Забодалов подпер подбородок рукой и стал покачивать головой в такт Тетимашиным вдохам. Нет, определенно, искусство понесло большую утрату… правда, вахтерство приобрело неоценимого «Ворошиловского стрелка». Наверное, уже пора решить, что важнее для народного хозяйства – артист или снайпер. После того как она пять раз пальнула в него из табельного пистолета, он очень любил лишний раз об этом напомнить. Все это время Тетямаша глубоко вдыхала носом воздух и судорожно махала перед собой кистями рук, как курица крыльями перед дальним перелетом.
– Апчхи, – наконец сказала она.
– Будьте здоровы, Тетямаша Николаевна, – уважительно сказал Забодалов. – Если хотите, продиктую самый эффективный способ лечения насморка. Поможет раз и навсегда. Надо намазать указательный и средний палец правой руки вазелином и как можно дальше засунуть в нос…
– Погоди, возьму, чем записать, – перебила его Тетямаша, видно ей понравилось серьезное и обстоятельное начало.
– …А указательный и средний палец левой руки, – продолжал Забодалов, – надо сунуть в розетку.

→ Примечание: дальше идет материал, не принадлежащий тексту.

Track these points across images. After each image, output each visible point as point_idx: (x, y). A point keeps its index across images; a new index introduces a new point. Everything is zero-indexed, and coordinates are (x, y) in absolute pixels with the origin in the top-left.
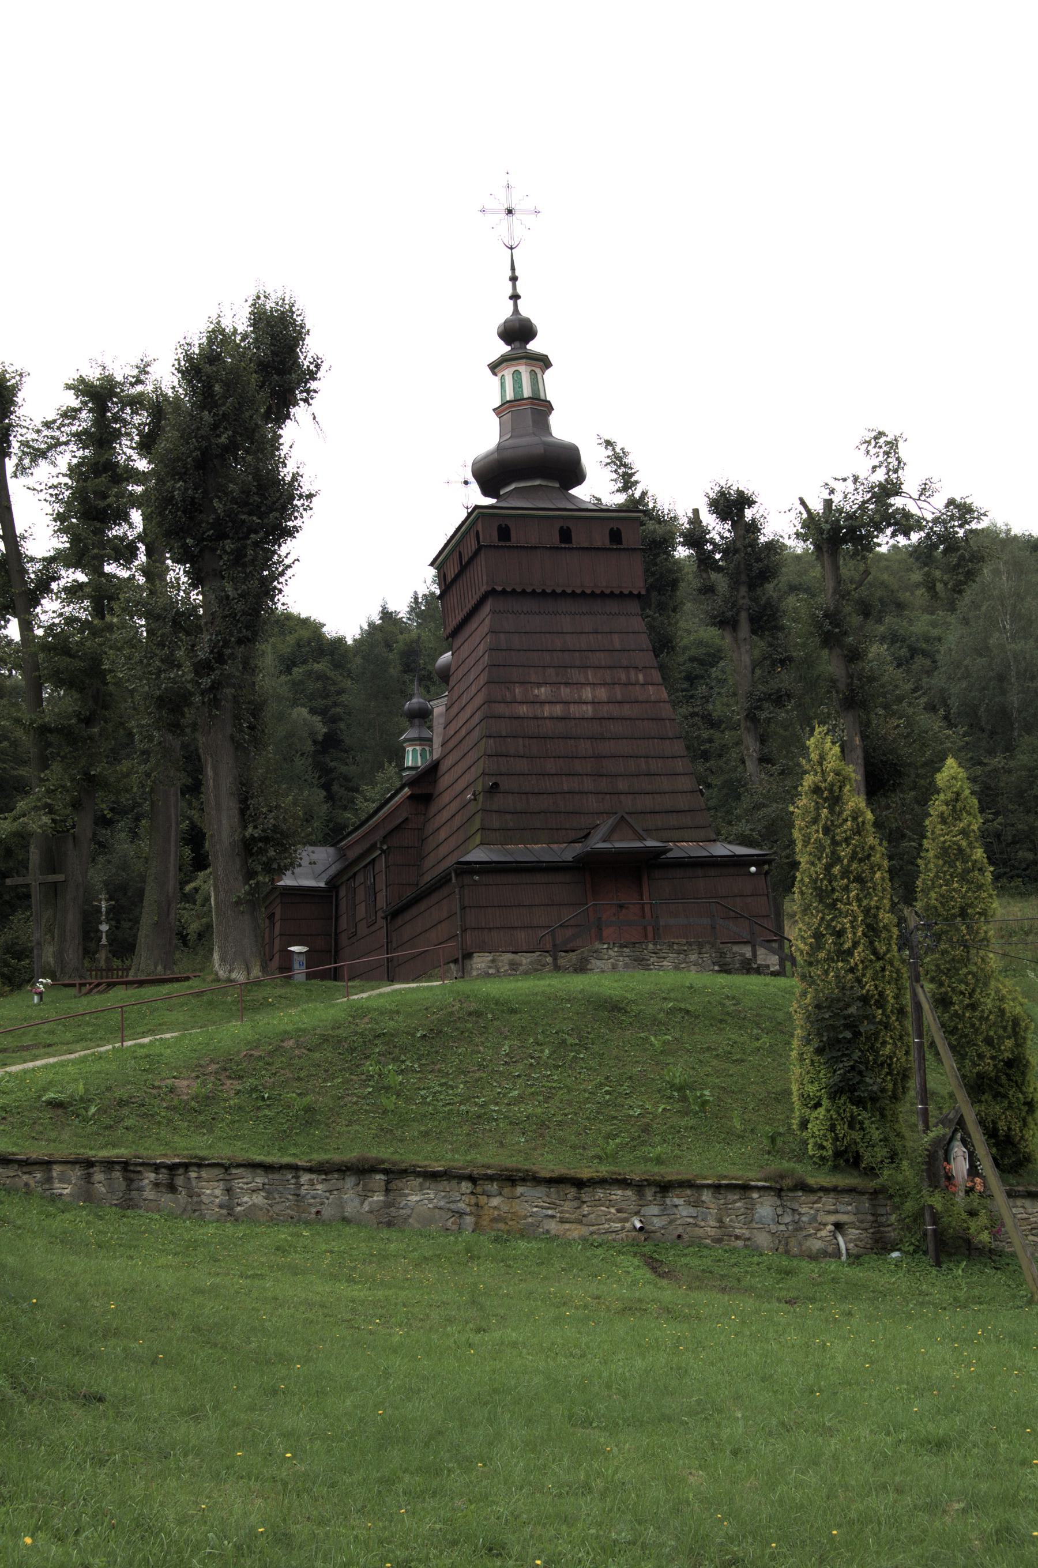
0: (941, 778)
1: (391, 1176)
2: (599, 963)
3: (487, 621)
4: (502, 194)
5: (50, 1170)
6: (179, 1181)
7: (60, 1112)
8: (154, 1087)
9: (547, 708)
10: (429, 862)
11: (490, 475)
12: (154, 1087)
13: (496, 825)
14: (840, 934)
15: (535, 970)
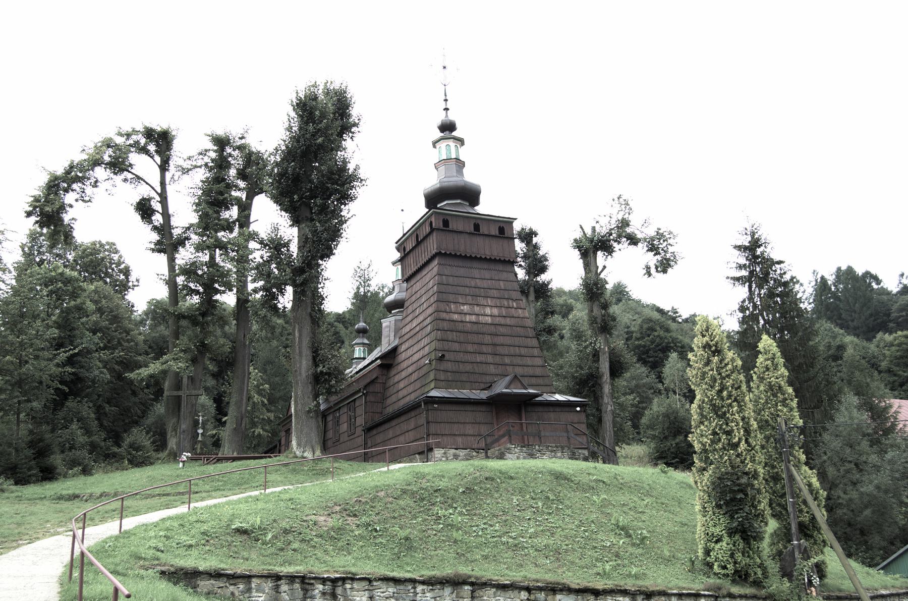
0: (761, 346)
1: (476, 587)
2: (510, 456)
3: (436, 269)
5: (250, 583)
6: (339, 591)
7: (245, 537)
8: (304, 521)
9: (468, 316)
10: (389, 401)
11: (433, 199)
12: (304, 521)
13: (442, 378)
14: (729, 433)
15: (468, 458)
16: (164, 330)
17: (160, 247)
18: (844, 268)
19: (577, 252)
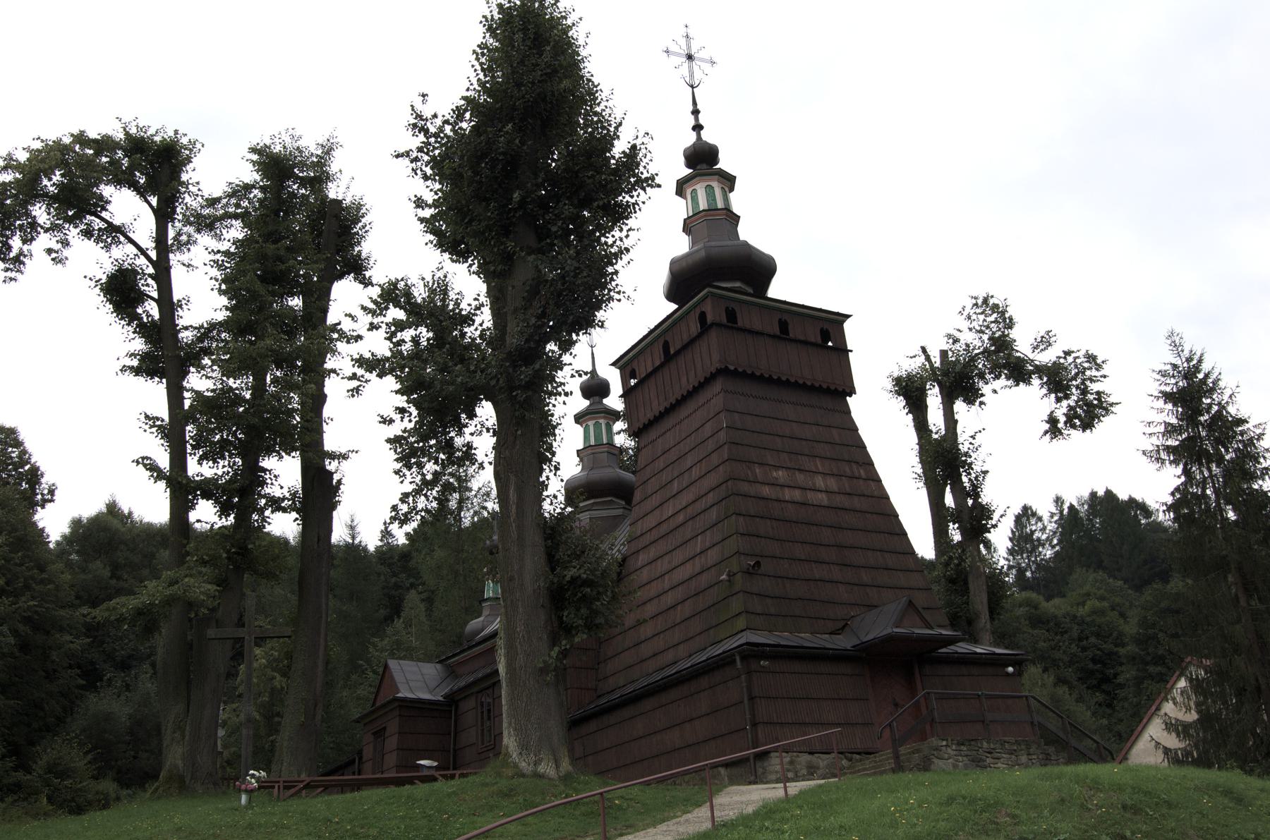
2: (941, 763)
4: (683, 42)
16: (100, 568)
17: (147, 367)
18: (1101, 493)
19: (901, 402)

Все это произносилось совершенно серьезным тоном с учительской интонацией, используемой педагогами при чтении диктанта ученикам плохо успевающего класса.
– Ну ты… апчхи… совсем… апчхи…
– И не стоит меня благодарить. Помощь чихающему на все ближнему – святая обязанность каждого электрика, работающего в медицинском учреждении, – декламировал Забодалов театрально кланяясь и медленно пятясь к выходу. Он уже успел немного согреться, и тридцать пять шагов до подсобки не казались такими ужасными.
Рабочее место встретило его полумраком сорокаваттной лампочки в металлическом сетчатом абажуре, запахом пыли и старых картонных коробок. Кроме электрика, подсобкой никто не пользовался, поэтому все отвертки, лампочки, куски провода, кусачки и вся прочая электрическая чепуха валялась где попало, создавая видимость очень активного действа. Забодалов прикрыл за собой дверь, проверил, работает ли местный телефон, и уселся в старое стоматологическое кресло. Теперь можно было окончательно согреться и прикинуть, чем сегодня заняться. День представляет собой вместилище разных событий, происходящих между утренним открыванием глаз, и вечерним их закрыванием, и надо было расставить предполагаемые действия в логически обоснованную цепочку, где каждое звено имеет свое начало и обязательно завершение, подчинив все главному жизненному принципу: никогда не откладывай на завтра то, что можно сделать послезавтра, и не берись за то, что не закончишь до вечера. Это началось с популярной передачи из далекого детства: черно-белый телевизор, из которого странный, похожий на клоуна профессор с маленькими сверлящими глазами рассказывал дошкольнику Забодалову про то, что есть существа, которые живут всего один день и успевают за это время родиться, вырасти, завести детей, состариться и умереть. В один день помещается целая жизнь! Это так поразило детское воображение Забодалова, что он стал превращать каждое утреннее пробуждение в маленькое рождение, а вечернее засыпание в маленькую смерть. Но безобидная на вид детская игра переросла со временем в большую проблему, которая, как считал Забодалов, делала абсурдным его существование в обычном человеческом измерении, потому что не давала браться за то, что не удастся закончить до вечера. Сильнее всего из-за этого страдало чтение – окончание большинства историй приходилось узнавать из случайных разговоров или из кино. Постоянные ситуации, когда уложиться в один день просто немыслимо, сначала нервировали и создавали массу бытовых трудностей: горы недочитанных книг, недоделанных шкафов, недоприбитых плинтусов и ворох более мелких недорешенных дел затрудняли передвижение по небольшой квартире и в один прекрасный момент все недоделанное и недочитанное просто было выброшено или роздано.